Problem statement: Below, find each line holding "lines" and state how many there are, using the number alone.

********

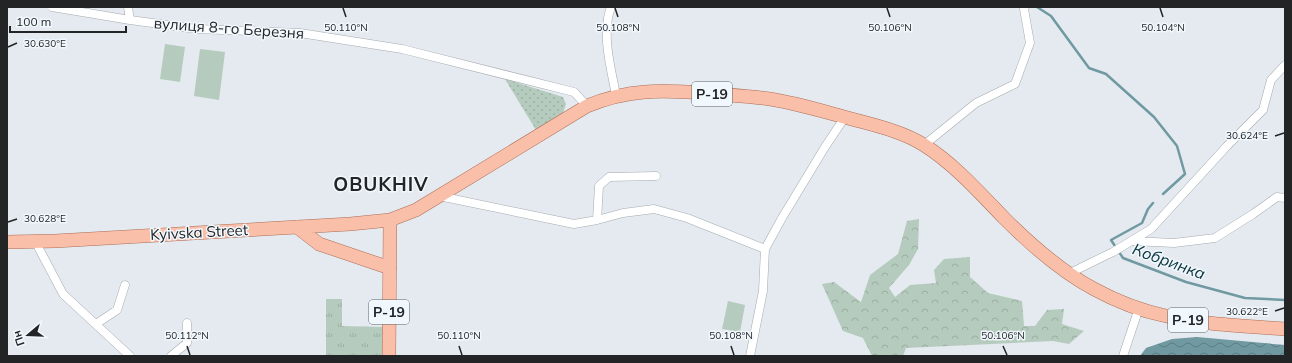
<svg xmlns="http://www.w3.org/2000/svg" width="1292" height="363" viewBox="0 0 1292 363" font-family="Mulish,sans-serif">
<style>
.grass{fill:url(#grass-dots)}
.forest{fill:url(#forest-crowns)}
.park{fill:url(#park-tufts)}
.garden{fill:#b5cbbd}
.water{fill:url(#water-waves)}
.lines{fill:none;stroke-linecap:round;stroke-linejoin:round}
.stream{stroke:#7099a2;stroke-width:2.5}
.street-casing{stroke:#a5abb0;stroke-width:9}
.primary-casing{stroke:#ac6d56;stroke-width:14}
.street{stroke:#fff;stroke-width:8}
.primary{stroke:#fabfa9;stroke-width:13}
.ticks{fill:none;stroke:#222426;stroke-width:1.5}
.labels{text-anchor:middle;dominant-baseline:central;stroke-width:3;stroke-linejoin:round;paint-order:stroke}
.shield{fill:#f1f8fd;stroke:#606466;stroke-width:1}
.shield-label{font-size:14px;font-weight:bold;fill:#222426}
.street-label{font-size:15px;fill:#222426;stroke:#f1f8fd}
.water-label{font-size:16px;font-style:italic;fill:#0a343c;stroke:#f1f8fd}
.district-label{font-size:19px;font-weight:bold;letter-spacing:1px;fill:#222426;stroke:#f1f8fd}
.ticks-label{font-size:10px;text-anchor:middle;fill:#222426;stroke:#f1f8fd;stroke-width:3;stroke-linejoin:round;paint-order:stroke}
</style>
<defs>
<pattern id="grass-dots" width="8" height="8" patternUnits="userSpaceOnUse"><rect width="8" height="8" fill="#b5cbbd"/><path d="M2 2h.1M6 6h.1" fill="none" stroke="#9baea2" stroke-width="1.8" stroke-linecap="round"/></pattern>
<pattern id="forest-crowns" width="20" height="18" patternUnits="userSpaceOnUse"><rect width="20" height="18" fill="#b5cbbd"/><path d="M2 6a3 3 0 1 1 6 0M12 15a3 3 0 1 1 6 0" fill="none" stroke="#9baea2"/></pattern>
<pattern id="park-tufts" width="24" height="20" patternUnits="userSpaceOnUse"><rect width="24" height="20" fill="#b5cbbd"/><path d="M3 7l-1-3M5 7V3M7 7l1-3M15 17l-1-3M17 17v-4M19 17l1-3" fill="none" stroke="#9baea2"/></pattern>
<pattern id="water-waves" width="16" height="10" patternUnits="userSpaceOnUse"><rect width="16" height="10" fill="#7099a2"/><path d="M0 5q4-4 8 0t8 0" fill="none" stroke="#5c7d84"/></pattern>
</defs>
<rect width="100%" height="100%" fill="#e4eaef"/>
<!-- grass -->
<path class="grass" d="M505,79l58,18 3,7 -3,9 -27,17z"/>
<!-- forest -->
<path class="forest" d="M919,219l-1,30 -9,16 -20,23 6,9 15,-12 26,-2 -2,-13 10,-11 26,-2v20l18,16 34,8 2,25h11l12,-16 17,-1 -2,15 22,7 -15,13 -16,-3 -147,7 -3,8h-31l-9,-18 -20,-7 -21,-47 12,-2 27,20 9,-27 28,-21 9,-33z"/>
<!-- park -->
<path class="park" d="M326,299h16v27l41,1 -1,29h-56z"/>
<!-- garden -->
<path class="garden" d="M165,44l20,3 -5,35 -20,-3z
M200,49l25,3 -6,48 -25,-4z
M728,301l17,4 -5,27 -18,-3z"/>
<!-- water -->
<path class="water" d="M1197,337l88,8v11h-145l6,-8 26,-9z"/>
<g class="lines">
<!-- stream -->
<path class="stream" d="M1037,7l14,9 38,52 17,6 48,43 23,29 8,28 -22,20
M1153,203l-5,6 -6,14 -31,17 12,18 63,24 59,16 40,2"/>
<defs>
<path id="street" d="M52,7l78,13 67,9 103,4 102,16 172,43 13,14
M128,7l2,13
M611,7c-10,26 0,62 5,88
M924,145l52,-42 39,-19 15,-41 -6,-34 1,-2
M656,176l-47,1 -10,9 -2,34 26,-7 31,-4 33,9 78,31
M439,196l135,28 23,-4
M35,241l28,53 67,62
M1133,241l41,2 41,-5 38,-24 24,-17 8,1
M1068,274l45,-22 38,-23 76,-83 36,-36 8,-30 14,-15
M96,324l21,-14 8,-25
M171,356l16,-13v-20
M750,356l13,-65 2,-42 17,-31 43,-71 20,-30
M1123,356l16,-48"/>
<path id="primary" d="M297,227l22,17 71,24
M7,242l48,-1 295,-17 40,-4 26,-10 171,-104c41,-17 74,-16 117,-13 22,2 44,3 66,6 26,4 52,12 78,19 25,7 54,13 76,27 30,19 55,47 80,73 27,27 56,53 90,71 22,12 48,22 72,27 39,9 80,10 119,13
M389,356l1,-136"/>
</defs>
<!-- street casing -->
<use href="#street" class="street-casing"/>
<!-- primary casing -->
<use href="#primary" class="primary-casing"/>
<!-- street -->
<use href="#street" class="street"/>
<!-- primary -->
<use href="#primary" class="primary"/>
</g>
<!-- ticks -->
<path class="ticks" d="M343,8l3,9M615,8l3,9M887,8l3,9M1160,8l3,9M8,47l9,-4M1275,136l9,-3M8,222l9,-3M1275,311l9,-3M187,346l3,9M459,346l3,9M731,346l3,9M1003,346l4,9"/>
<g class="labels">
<!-- shield labels -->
<g class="shield">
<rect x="692" y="82" width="40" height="24" rx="3"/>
<rect x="369" y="300" width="40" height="24" rx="3"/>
<rect x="1168" y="308" width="40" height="24" rx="3"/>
</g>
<g class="shield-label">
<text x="712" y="94">Р-19</text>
<text x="389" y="312">Р-19</text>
<text x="1188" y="320">Р-19</text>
</g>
<!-- street labels -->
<g class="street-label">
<text transform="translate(229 28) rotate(4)">вулиця 8-го Березня</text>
<text transform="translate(199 232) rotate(-3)">Kyivska Street</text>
</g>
<!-- water labels -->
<g class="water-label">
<text transform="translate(1169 261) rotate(20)">Кобринка</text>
</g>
<!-- district labels -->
<g class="district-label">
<text x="381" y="184">OBUKHIV</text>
</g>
</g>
<g class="ticks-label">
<text x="346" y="31">50.110°N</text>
<text x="618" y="31">50.108°N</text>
<text x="890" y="31">50.106°N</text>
<text x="1163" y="31">50.104°N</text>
<text x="45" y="47">30.630°E</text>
<text x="1247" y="139">30.624°E</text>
<text x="45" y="222">30.628°E</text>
<text x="1247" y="315">30.622°E</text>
<text x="187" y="339">50.112°N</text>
<text x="459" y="339">50.110°N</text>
<text x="731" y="339">50.108°N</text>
<text x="1003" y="339">50.106°N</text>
</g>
<!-- border -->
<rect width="1292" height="363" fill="none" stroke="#222426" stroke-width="16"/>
<!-- north arrow -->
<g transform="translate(28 335) rotate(251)" stroke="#f1f8fd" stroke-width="3" paint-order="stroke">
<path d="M0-3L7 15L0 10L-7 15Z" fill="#222426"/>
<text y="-6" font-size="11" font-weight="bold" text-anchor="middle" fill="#222426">Пн</text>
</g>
<!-- scale -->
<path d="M10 26v6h116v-6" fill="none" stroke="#222426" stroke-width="2"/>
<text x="16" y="26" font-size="12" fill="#222426" stroke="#f1f8fd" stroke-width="3" paint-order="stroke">100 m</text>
</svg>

********

Result for this exercise: 2